Dale L. Reistad still has his fingers crossed about the checkless society.
"I've been pursuing the 'checkless society' goal for 25 years now," said Mr. Reistad, a payment systems pioneer who is widely credited with coining that term.
"I probably underestimated the strength of the check infrastructure."
Mr. Reistad, 64, who began talking up an all-electronic future in the 1960s, has high hopes that electronic banking will nudge his dream toward reality.
Now a banking consultant in Alexandria, Va., Mr. Reistad has stepped forward to head a committee to address how people without bank accounts can receive government payments electronically.
The federal government faces a Jan. 1, 1999, deadline to convert almost all its check payments to electronics, typically in the form of direct deposits like those prevalent in the Social Security program.
"The biggest challenge will be convincing the unbanked that they should sign up to do whatever they have to do in order to participate in this program," Mr.

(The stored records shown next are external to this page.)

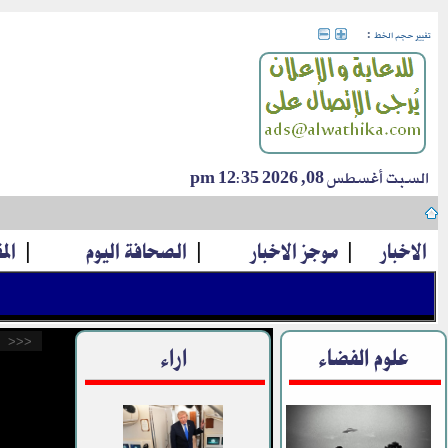
:
تغيير حجم الخط
السبت أغسطس 08, 2026 12:35 pm
الاخبار
|
موجز الاخبار
|
الصحافة اليوم
|
الم
<<<
علوم الفضاء
اراء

Reistad said.
"The promotion of it, the public relations behind it, the packaging of it, the use of incentives, will all be a factor in driving this."
For the Online Banking Association-a year-old trade group based in Corte Madera, Calif.-Mr. Reistad is forming a committee of 12 to examine the issue. Their first meeting will occur during the association's conference in May.
The government-payment mandate may be a lever for banks to pull lower- income people into the banking fold.
"In parts of the country where there is a fairly decent percentage of unbanked, no banking institution in its right mind is going to ignore the opportunity," Mr. Reistad said.
The Federal Reserve Board's 1995 survey of consumer finances indicated 13% of U.S. families had no type of transaction account and 15% lacked checking accounts.
Of those 15% without checking accounts, 85% had incomes under $25,000.
"A lot of these unbanked people made a conscious decision not to open a bank account in the past, and something has got to convince them that now is the time to do it," Mr. Reistad said.
He envisions banks offer-ing-and heavily advertising-depository accounts for benefits recipients who could use cards to do business through automated teller machines, telephones, and the like.
"Most of the unbanked people have access to telephones and many of them are now utilizing prepaid telephone cards for the first time, so they're getting into the swing of using that particular equipment," Mr. Reistad said.
"You want the use of the card to be as acceptable to merchants as any other kind of card," he said. "I think that will be automatic with the system, and I think the government is pushing for that."
After serving as the American Bankers Association's first automation director, Mr. Reistad founded Payment Systems Inc. in 1968.
He sold the influential consulting and research firm to American Express Co. in 1975; it now operates as a subsidiary of NFO Inc. in Tampa.
Mr. Reistad, who was president of the Electronic Funds Transfer Association from 1985 to 1989, is now president of Interactive Finsys International Inc., a consulting company he founded in 1995.
He also has been a vocal proponent of interactive television, founding the Interactive Television Association and working with the ill-fated Eon television shopping and banking channel.
With on-line banking starting to catch on, Mr. Reistad swells with pride.
"These are exciting times," he said. "Almost every bank I know of is planning for the Internet society. ... It's healthy. It's something we're going to live comfortably with in the banking industry over the next 25 to 50 years.
"The fact is that any person now who has been in the school system for the past 15 years has learned how to use computers and other electronic devices, and they are prequalified for this banking environment, which they weren't in the early days," he said.
"You have the children being trained, you have the ATM networks and the card-issuing institutions gearing up for this, and now even the government is developing electronic replacements for checks-all of that starts to add up."